Just as when Roger Bannister broke the four-minute mile, the gates of possibility now opened for other elite climbers. The limits of human physiology and of the human spirit had been stretched. But that doesn’t mean it was going to be easy for others to replicate. After all, Habeler had almost crawled the last 100m to the summit, and Messner had so vividly described the knife-edge that the two men trod: “I no longer belong to myself and to my eyesight. I am nothing more than a single, narrow gasping lung, floating over the mists and summits.”
Not content with this landmark moment, Messner strove for another in the monsoon of 1980. Everest sans oxygen, but this time alone and from the North. Just him, the mountain, and his pregnant girlfriend at Base Camp. Not even a liaison officer shuffling papers down on the East Rongbuk Glacier. He would be the solitary witness to his efforts.

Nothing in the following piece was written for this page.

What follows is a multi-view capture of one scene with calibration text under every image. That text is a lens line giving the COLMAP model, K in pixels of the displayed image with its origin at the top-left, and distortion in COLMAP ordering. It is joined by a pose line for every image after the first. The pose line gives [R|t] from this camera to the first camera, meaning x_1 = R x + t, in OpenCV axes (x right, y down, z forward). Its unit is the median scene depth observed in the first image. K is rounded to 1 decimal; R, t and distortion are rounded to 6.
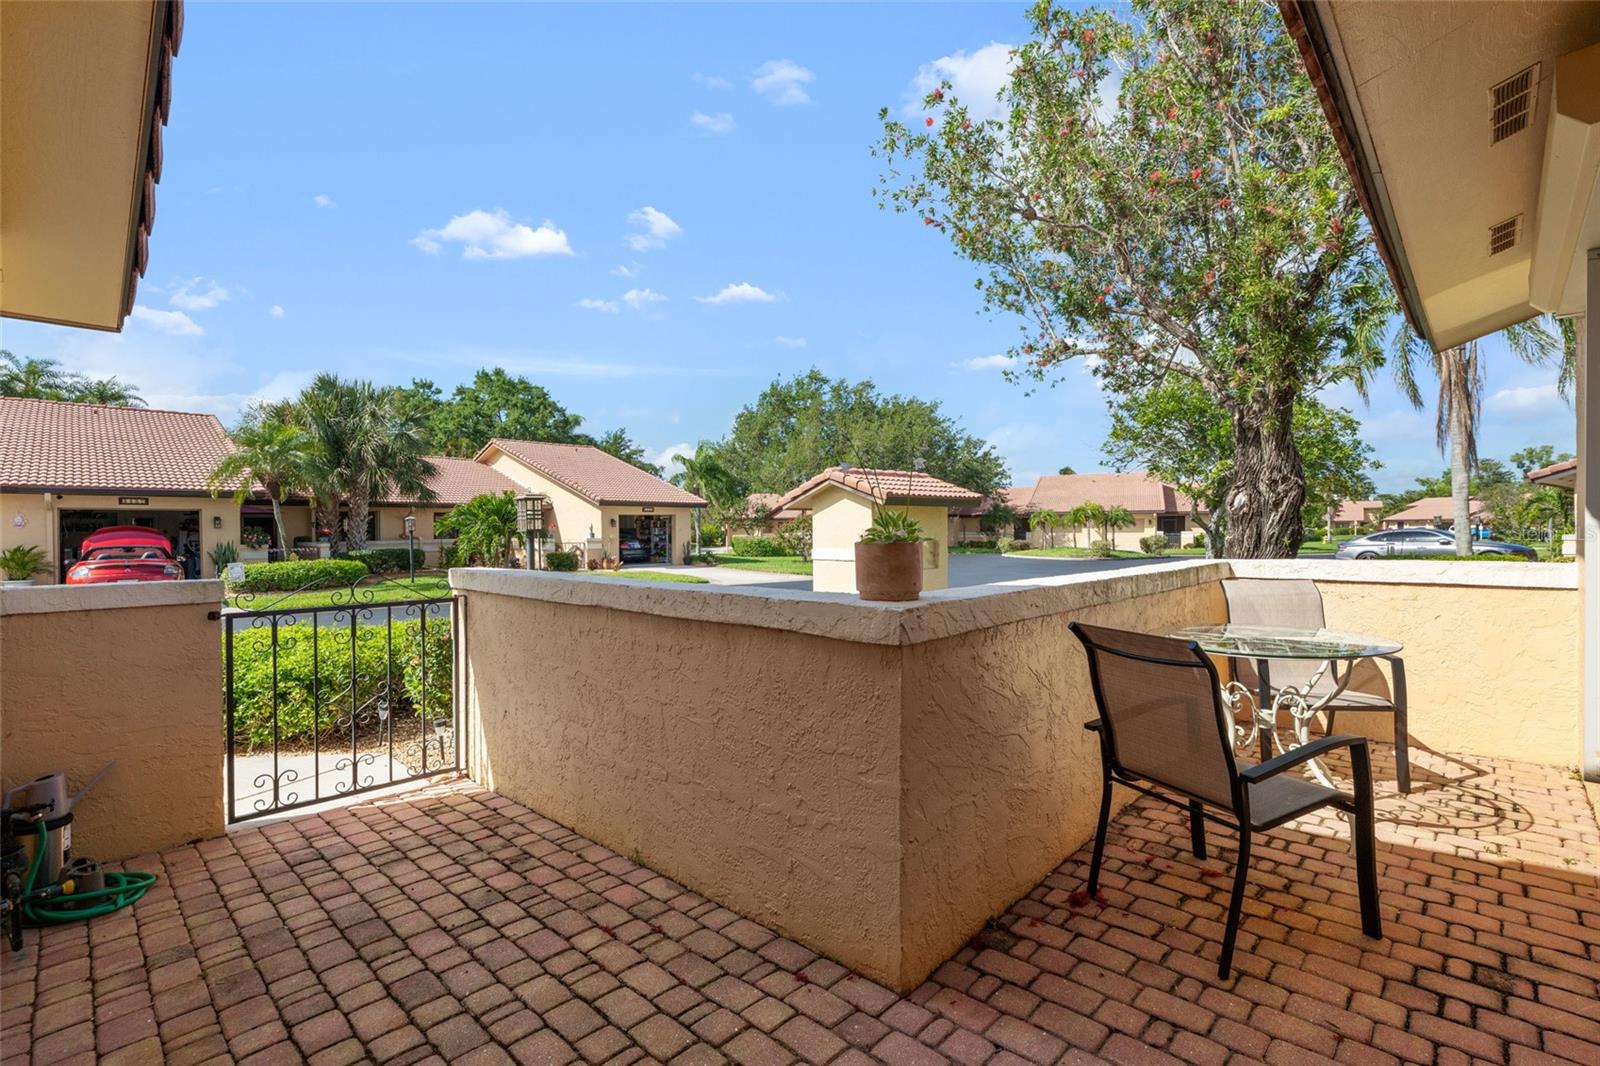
lens RADIAL K [[723.7, 0, 803.3], [0, 723.7, 526.6], [0, 0, 1]] dist [-0.007113, 0.002270]
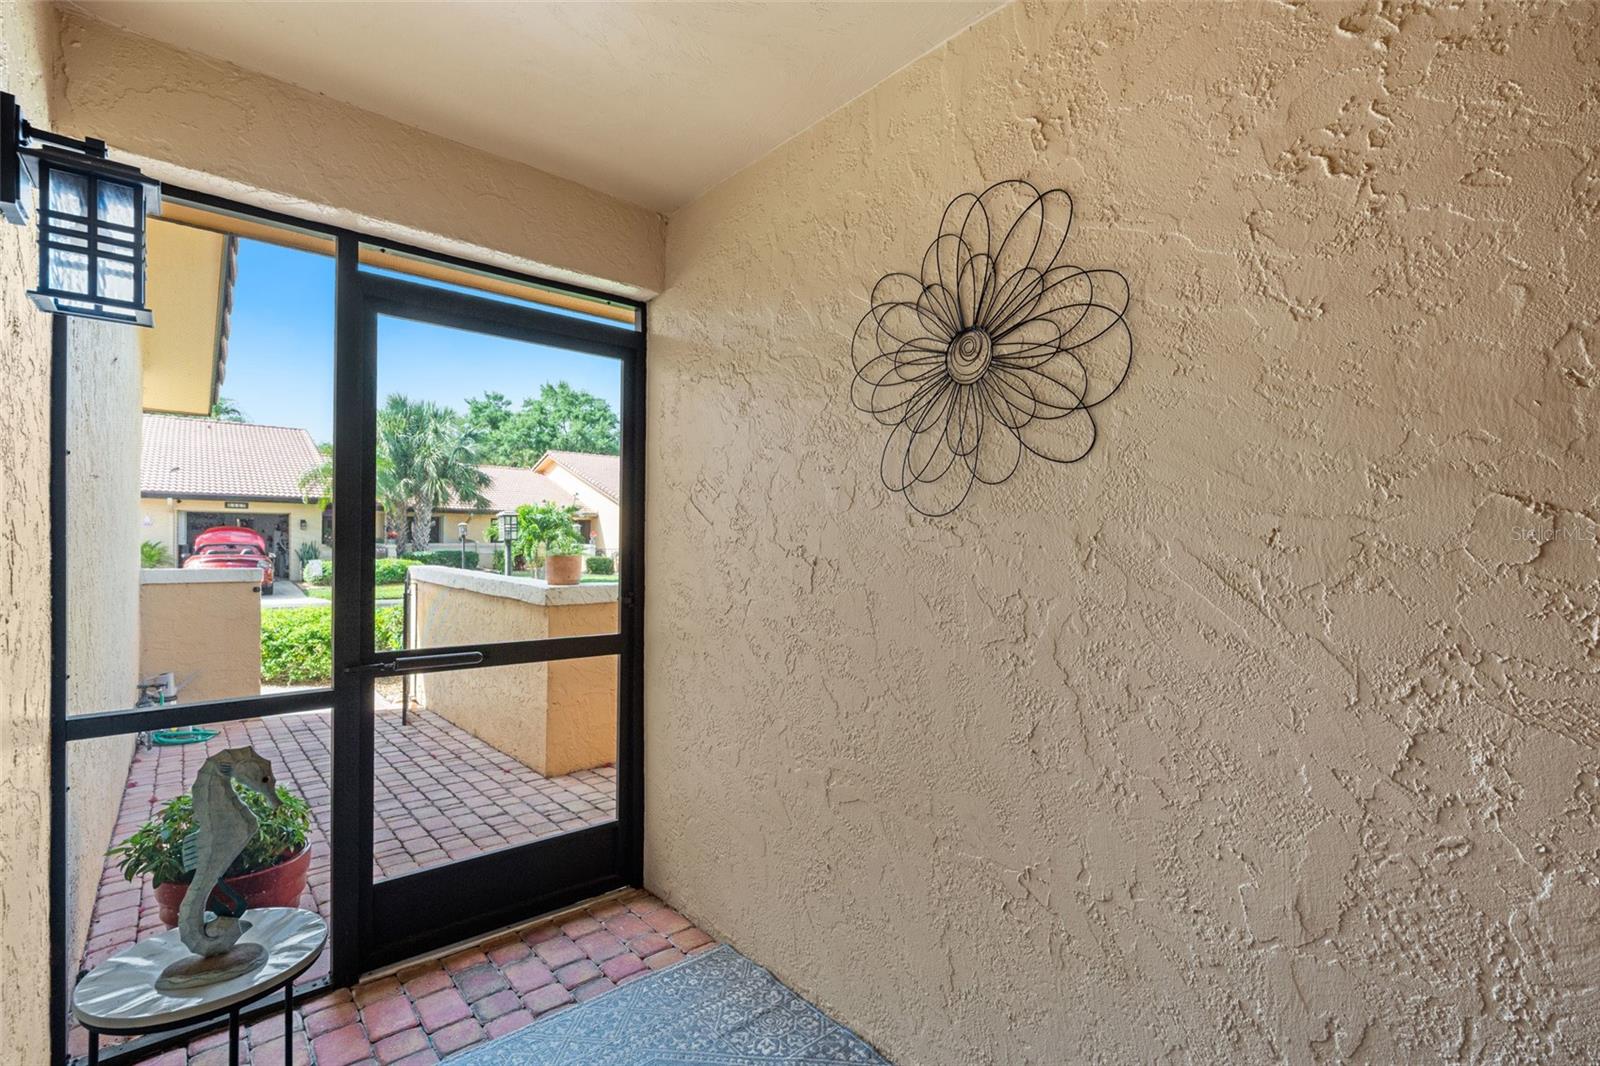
lens RADIAL K [[723.7, 0, 796.5], [0, 723.7, 541.8], [0, 0, 1]] dist [-0.007113, 0.002270]
pose [[0.995360, 0.021554, -0.093779, 0.074935], [-0.020899, 0.999750, 0.007958, -0.003421], [0.093927, -0.005961, 0.995561, -0.070579]]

Trying to take advantage of more settled post-monsoon weather, and as the story goes, to pip a solo attempt from Japanese climber Naomi Uemura, he brought his schedule forward. It still allowed for around a month of training on the Tibetan plateau, readying for another oxygen-less effort in the Death Zone.
After some acclimatization and the depositing of supplies on the North Col, Messner set off for the summit on August 18, 1980. Within a few hours of leaving Advanced Base Camp, he toppled into a crevasse at night, at over 7,000m. Lucky to be alive, Messner hauled himself out and continued upward along the North Ridge.

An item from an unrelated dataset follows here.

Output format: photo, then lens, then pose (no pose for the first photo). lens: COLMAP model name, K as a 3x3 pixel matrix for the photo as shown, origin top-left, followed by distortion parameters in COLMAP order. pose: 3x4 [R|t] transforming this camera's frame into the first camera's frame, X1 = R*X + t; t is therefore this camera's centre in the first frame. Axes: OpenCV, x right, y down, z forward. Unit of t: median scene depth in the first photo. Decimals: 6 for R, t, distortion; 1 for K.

The next day, he beelined about two kilometres across the huge and avalanche-prone North Face to reach the Great (also known as Norton) Couloir. Here, he hunkered down for a bivouac at around 8,200m. A tiny speck up there, alone and out of reach. He might as well have been on the moon. By 1 pm the following day, Messner had pushed his exhausted body up through the couloir to the roof of the world — on the third day since leaving Base Camp. The first person to stand truly alone on the summit. August 20, 1980.
Later, Messner described what his time on the summit was like. He said, “I was in continual agony; I have never in my whole life been so tired as on the summit of Everest that day. I just sat and sat there, oblivious to everything…I knew I was physically at the end of my tether.”
After a night back at the base of the Great Couloir, he dumped his kit and sped down to Advanced Base Camp, intent on making it in one push. Of his eventual return to safety, his girlfriend, Nena Holguin, later wrote in her diary, “It seems that a drunk came down from the col and not the same man who left four days ago. He looks at me with tears in his eyes. His face is yellow, his lips are chapped and frayed.”
Alone, without oxygen, on dangerous terrain, without hope of rescue, and at the very limits of known human endurance, Messner risked it all for a dream, a fleeting moment atop the roof of the world. To prove it was possible.
Even the most ardent of critics of Messner, who is sometimes accused of unnecessary hubris, must accept that the motivation and spirit required were extraordinary. A physical and mental feat to match the four-minute mile and what mountaineering author John Krakauer has described as “a deed widely regarded as the greatest mountaineering feat of all time.”
The pioneering American Everest climber Tom Hornbein captured the feelings among the mountaineering community at the time when he said, “Like Copernicus, Messner had conceived a whole new way of seeing his world. He transformed mountaineering as we know it.”
It also acted as a catalyst for the next stage in Messner’s own career. It gave him the confidence and knowledge that he could go on to become the first person to climb all the 8,000’ers, and to do it without oxygen.
Fellow legendary high-altitude climber Doug Scott also contextualizes the climb’s impact well. “Reinhold, phenomenally strong and so highly motivated and experienced, was able to do that supreme thing of climb Everest completely solo, from the north, partly by a new route, with only his pregnant girlfriend in support.
“Most of us who were going out regularly and doing new things were just taking a little step up on the backs of those who went before. But Reinhold really did take quite a big step. Quite a leap,” said Scott.
Messner’s climb was considered a landmark in the history of mountaineering four decades ago, and it would still be considered a major achievement today. Few climbers summit without oxygen and even fewer climb truly solo.
All of our top ten expeditions took steps into the unknown, be it geographically, physically, or mentally. But the first solo summit of the highest point on earth one afternoon 40 years ago, is arguably the most audacious, bold, and visionary.